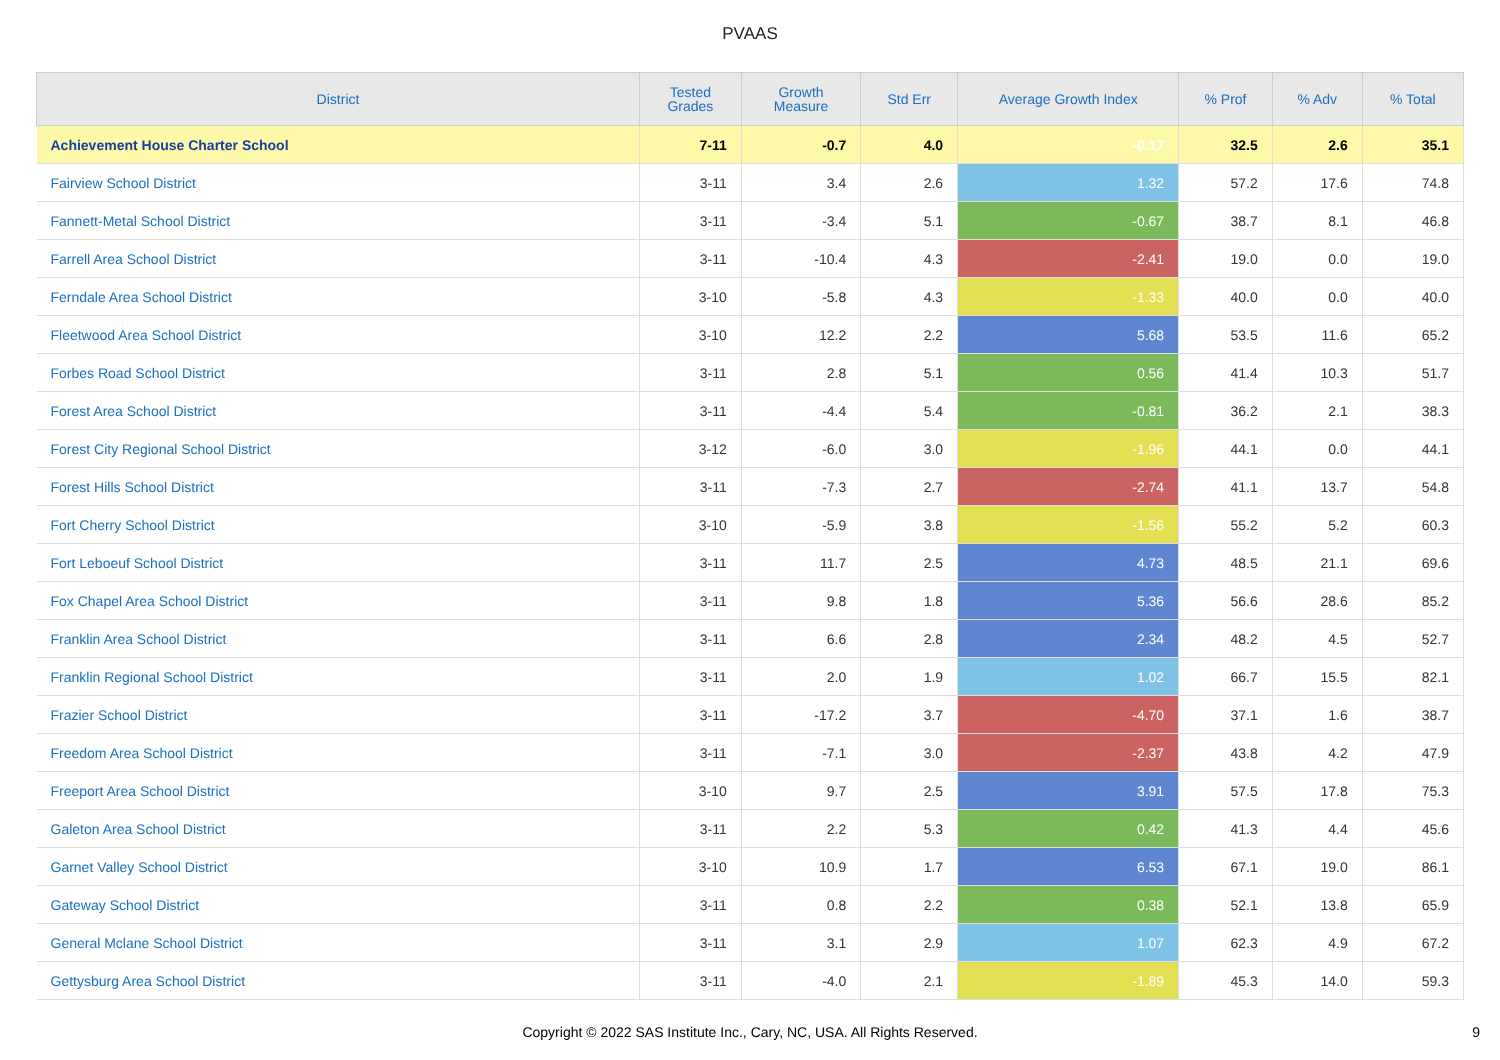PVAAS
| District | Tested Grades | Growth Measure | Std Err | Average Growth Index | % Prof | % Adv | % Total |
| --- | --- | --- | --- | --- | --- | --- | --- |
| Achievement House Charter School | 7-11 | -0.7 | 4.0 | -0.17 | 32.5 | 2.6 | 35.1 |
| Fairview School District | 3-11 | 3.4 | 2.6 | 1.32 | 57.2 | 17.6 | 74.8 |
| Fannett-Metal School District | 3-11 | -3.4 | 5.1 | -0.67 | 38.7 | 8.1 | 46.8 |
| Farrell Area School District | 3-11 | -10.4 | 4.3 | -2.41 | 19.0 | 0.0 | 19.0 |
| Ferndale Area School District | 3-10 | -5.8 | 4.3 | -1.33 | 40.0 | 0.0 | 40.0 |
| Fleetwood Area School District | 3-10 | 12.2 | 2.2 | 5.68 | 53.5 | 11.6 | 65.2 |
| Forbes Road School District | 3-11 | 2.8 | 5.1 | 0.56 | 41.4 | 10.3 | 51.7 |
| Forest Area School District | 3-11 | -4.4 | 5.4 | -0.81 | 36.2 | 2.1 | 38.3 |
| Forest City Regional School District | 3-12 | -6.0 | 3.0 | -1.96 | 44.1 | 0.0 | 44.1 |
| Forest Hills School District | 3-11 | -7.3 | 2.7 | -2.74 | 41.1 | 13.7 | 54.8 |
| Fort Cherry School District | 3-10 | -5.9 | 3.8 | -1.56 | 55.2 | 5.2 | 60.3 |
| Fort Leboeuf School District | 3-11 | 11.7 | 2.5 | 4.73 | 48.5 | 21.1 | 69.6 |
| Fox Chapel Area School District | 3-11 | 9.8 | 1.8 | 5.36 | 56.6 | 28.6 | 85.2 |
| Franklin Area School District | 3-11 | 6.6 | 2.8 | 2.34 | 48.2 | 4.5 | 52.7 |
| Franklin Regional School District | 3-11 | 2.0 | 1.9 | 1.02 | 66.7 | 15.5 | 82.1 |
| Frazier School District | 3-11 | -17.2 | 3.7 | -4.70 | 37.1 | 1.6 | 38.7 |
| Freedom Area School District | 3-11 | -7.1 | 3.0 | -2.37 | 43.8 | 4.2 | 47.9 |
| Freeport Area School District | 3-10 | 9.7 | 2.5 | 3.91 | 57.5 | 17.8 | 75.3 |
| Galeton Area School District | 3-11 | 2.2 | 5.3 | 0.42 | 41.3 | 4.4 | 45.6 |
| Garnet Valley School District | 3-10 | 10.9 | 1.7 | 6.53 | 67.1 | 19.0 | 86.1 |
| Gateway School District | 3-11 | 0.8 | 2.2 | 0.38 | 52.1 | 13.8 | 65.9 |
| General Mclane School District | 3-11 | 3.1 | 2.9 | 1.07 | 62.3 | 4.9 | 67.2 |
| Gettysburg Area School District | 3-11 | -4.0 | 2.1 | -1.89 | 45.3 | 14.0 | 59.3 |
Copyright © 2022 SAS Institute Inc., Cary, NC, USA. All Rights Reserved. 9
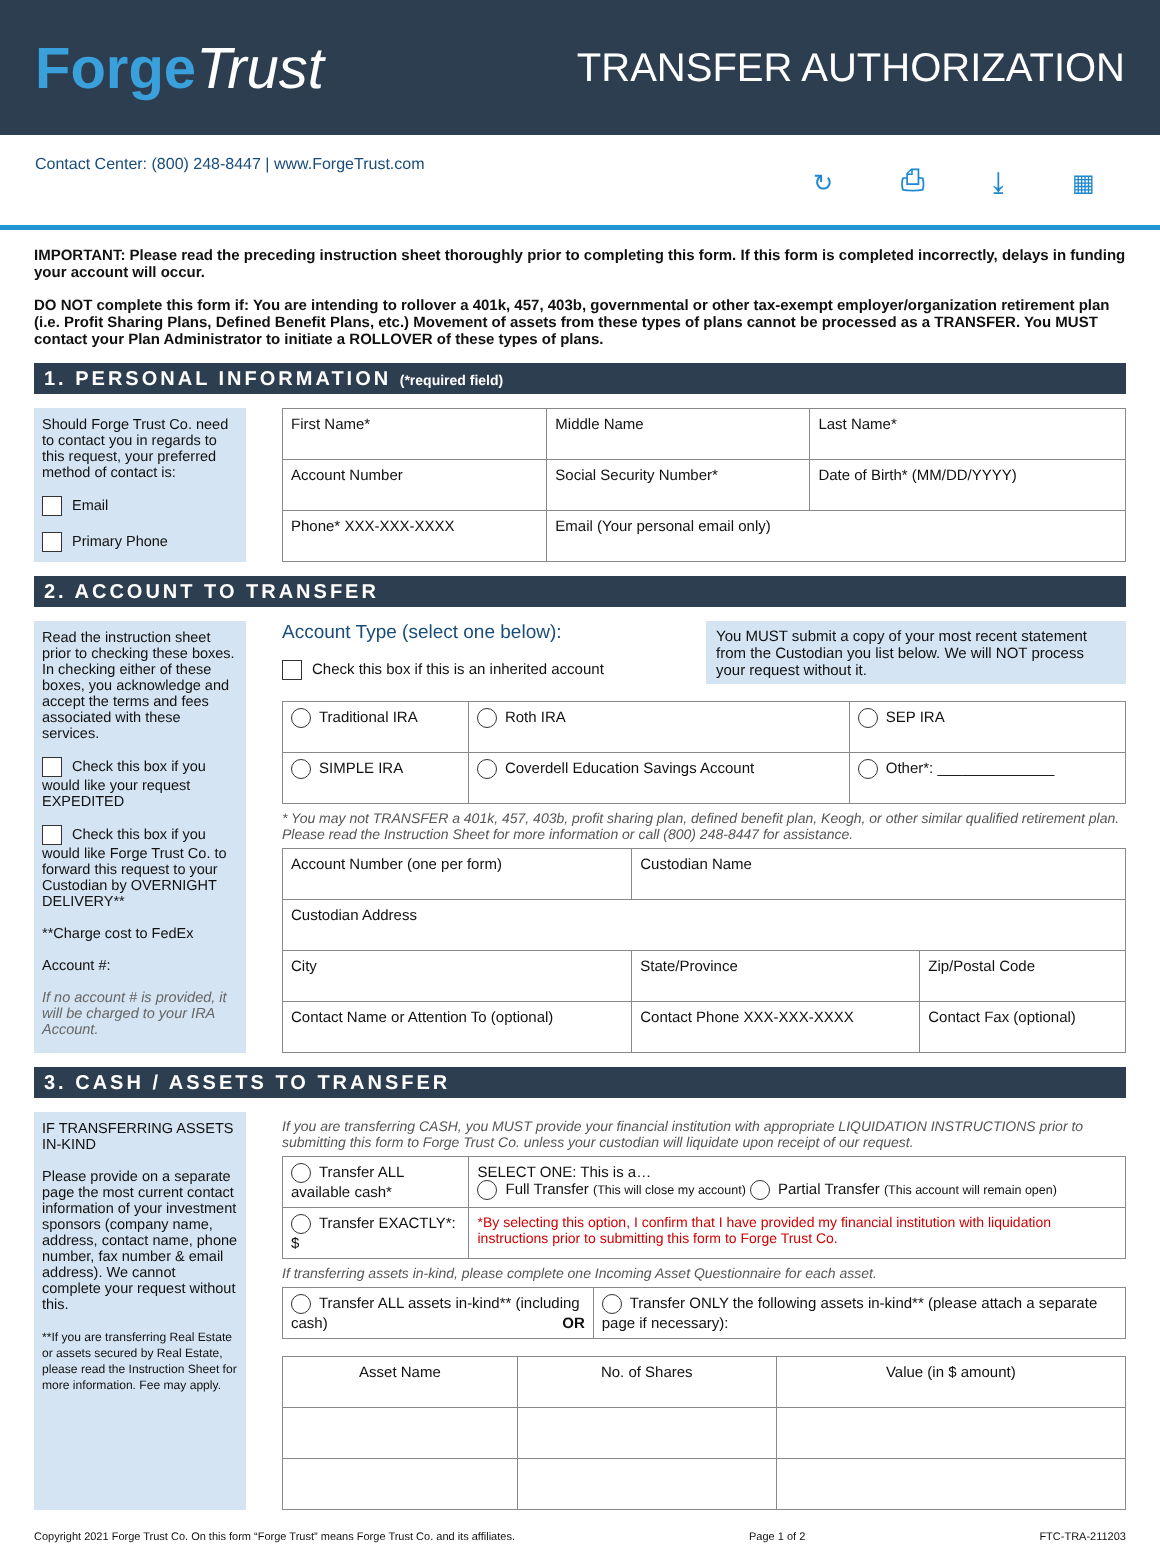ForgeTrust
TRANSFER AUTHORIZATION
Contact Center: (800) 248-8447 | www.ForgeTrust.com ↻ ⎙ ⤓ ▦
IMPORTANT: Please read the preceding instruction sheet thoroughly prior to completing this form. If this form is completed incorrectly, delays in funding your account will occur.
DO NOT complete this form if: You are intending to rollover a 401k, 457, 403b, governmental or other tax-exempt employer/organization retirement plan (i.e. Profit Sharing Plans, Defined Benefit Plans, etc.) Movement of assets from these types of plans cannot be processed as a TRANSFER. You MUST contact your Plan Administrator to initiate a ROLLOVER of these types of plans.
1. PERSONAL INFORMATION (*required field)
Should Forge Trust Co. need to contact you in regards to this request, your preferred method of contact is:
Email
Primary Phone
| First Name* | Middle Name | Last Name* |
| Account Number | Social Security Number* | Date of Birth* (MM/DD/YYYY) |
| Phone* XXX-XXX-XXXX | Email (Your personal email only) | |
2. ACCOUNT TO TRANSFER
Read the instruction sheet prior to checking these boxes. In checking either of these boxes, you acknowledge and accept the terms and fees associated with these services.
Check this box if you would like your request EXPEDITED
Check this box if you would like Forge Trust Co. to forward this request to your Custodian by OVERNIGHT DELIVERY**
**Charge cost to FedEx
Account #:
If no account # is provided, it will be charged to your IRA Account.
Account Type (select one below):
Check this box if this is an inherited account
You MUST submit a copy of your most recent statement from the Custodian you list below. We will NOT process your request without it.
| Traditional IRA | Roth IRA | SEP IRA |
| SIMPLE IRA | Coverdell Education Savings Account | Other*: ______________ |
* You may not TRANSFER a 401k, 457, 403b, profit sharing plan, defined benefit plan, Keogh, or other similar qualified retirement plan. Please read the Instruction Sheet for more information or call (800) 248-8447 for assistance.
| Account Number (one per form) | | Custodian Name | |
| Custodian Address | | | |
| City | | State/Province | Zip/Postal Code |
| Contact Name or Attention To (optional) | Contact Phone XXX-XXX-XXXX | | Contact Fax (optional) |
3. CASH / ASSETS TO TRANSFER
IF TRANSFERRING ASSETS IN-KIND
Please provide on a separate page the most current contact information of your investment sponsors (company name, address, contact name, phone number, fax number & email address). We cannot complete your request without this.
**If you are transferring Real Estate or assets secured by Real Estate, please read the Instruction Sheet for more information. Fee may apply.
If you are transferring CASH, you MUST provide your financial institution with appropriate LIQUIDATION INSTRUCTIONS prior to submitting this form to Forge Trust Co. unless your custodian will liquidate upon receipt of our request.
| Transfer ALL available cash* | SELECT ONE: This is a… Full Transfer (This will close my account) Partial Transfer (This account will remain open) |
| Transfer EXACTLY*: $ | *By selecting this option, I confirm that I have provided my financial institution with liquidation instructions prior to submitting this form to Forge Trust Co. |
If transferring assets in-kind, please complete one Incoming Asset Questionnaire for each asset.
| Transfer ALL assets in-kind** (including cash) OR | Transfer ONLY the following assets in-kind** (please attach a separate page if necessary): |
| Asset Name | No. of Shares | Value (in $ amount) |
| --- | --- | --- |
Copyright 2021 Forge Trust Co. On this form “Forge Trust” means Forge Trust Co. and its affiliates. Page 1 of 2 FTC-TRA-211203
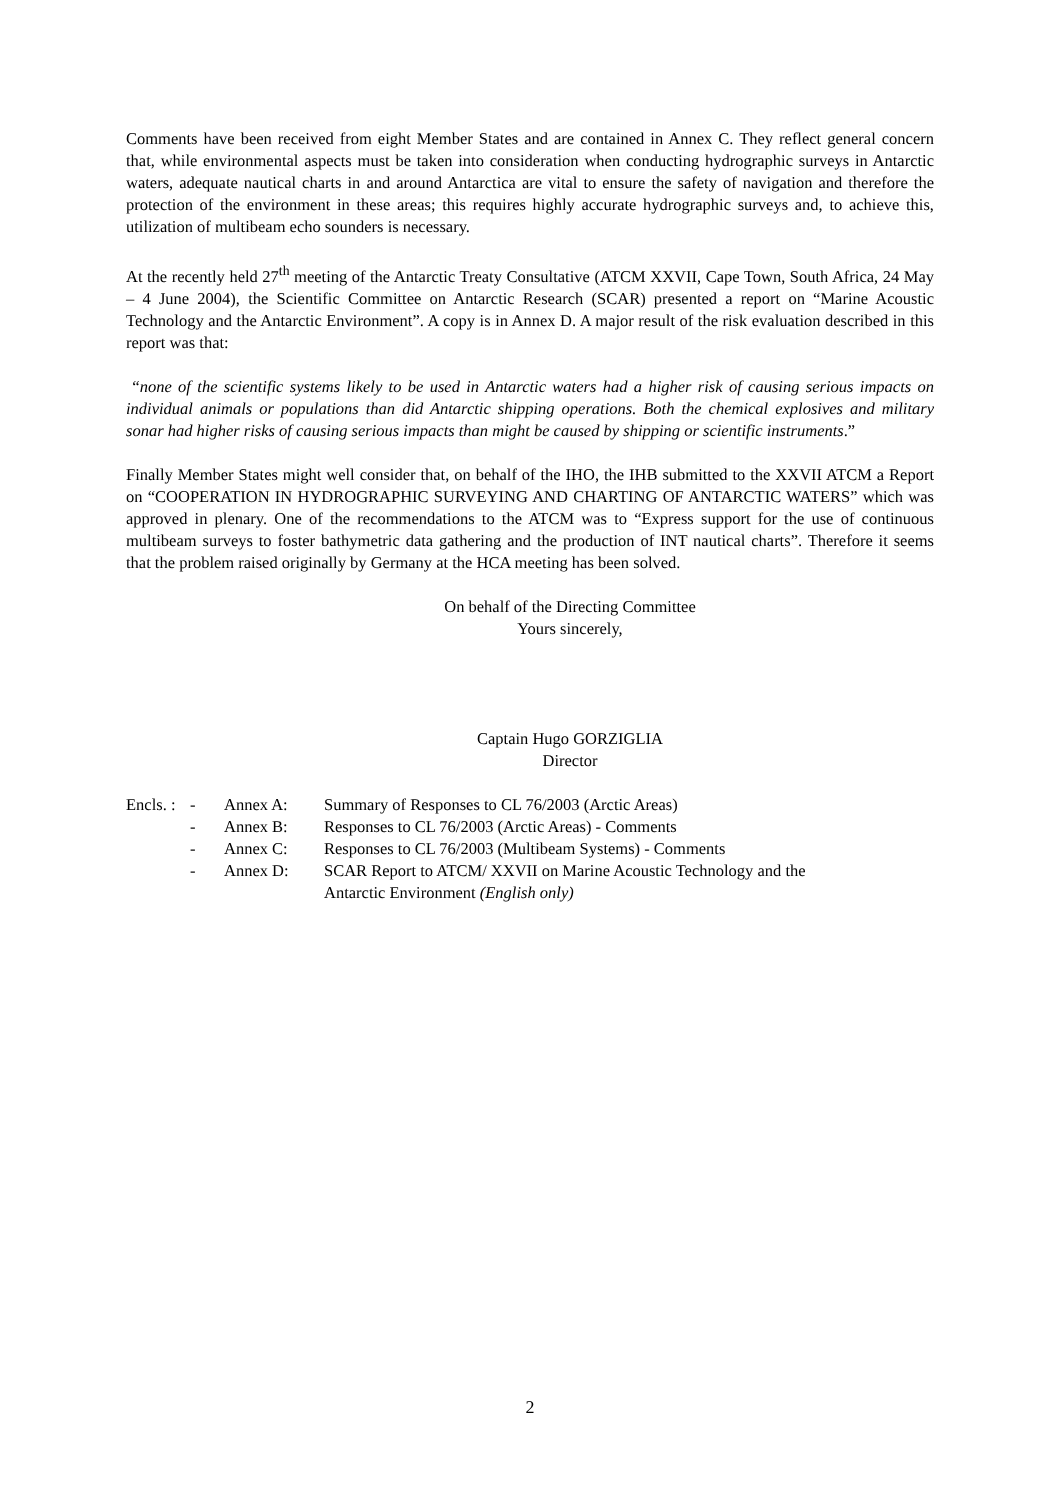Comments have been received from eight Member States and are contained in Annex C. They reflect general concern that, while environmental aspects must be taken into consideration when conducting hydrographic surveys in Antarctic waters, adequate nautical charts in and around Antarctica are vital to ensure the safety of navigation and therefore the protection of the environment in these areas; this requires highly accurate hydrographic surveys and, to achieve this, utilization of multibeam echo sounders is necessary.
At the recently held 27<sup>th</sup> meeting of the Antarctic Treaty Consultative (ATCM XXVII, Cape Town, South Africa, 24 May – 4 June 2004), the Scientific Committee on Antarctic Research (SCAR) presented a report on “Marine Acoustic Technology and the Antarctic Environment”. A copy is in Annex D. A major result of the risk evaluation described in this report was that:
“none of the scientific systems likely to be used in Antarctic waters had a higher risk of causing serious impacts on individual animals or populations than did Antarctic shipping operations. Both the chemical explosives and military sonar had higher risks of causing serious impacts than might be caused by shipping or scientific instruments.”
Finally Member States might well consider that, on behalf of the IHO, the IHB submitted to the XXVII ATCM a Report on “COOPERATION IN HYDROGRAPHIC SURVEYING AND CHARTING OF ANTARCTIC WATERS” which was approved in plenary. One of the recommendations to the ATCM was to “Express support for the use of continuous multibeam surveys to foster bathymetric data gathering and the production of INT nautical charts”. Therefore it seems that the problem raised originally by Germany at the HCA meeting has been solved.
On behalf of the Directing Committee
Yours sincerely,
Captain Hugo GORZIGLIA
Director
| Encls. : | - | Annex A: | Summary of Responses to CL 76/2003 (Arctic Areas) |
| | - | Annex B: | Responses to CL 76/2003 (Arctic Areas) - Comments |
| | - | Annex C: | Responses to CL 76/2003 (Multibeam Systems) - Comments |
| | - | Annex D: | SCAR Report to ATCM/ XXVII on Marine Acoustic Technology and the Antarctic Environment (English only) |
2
________________________
• **YOUR INSTRUCTIONS**: From the entries, copy out each line containing the word "retirement".

• **TASK OUTPUT**:
DO NOT complete this form if: You are intending to rollover a 401k, 457, 403b, governmental or other tax-exempt employer/organization retirement plan (i.e. Profit Sharing Plans, Defined Benefit Plans, etc.) Movement of assets from these types of plans cannot be processed as a TRANSFER. You MUST contact your Plan Administrator to initiate a ROLLOVER of these types of plans.
* You may not TRANSFER a 401k, 457, 403b, profit sharing plan, defined benefit plan, Keogh, or other similar qualified retirement plan. Please read the Instruction Sheet for more information or call (800) 248-8447 for assistance.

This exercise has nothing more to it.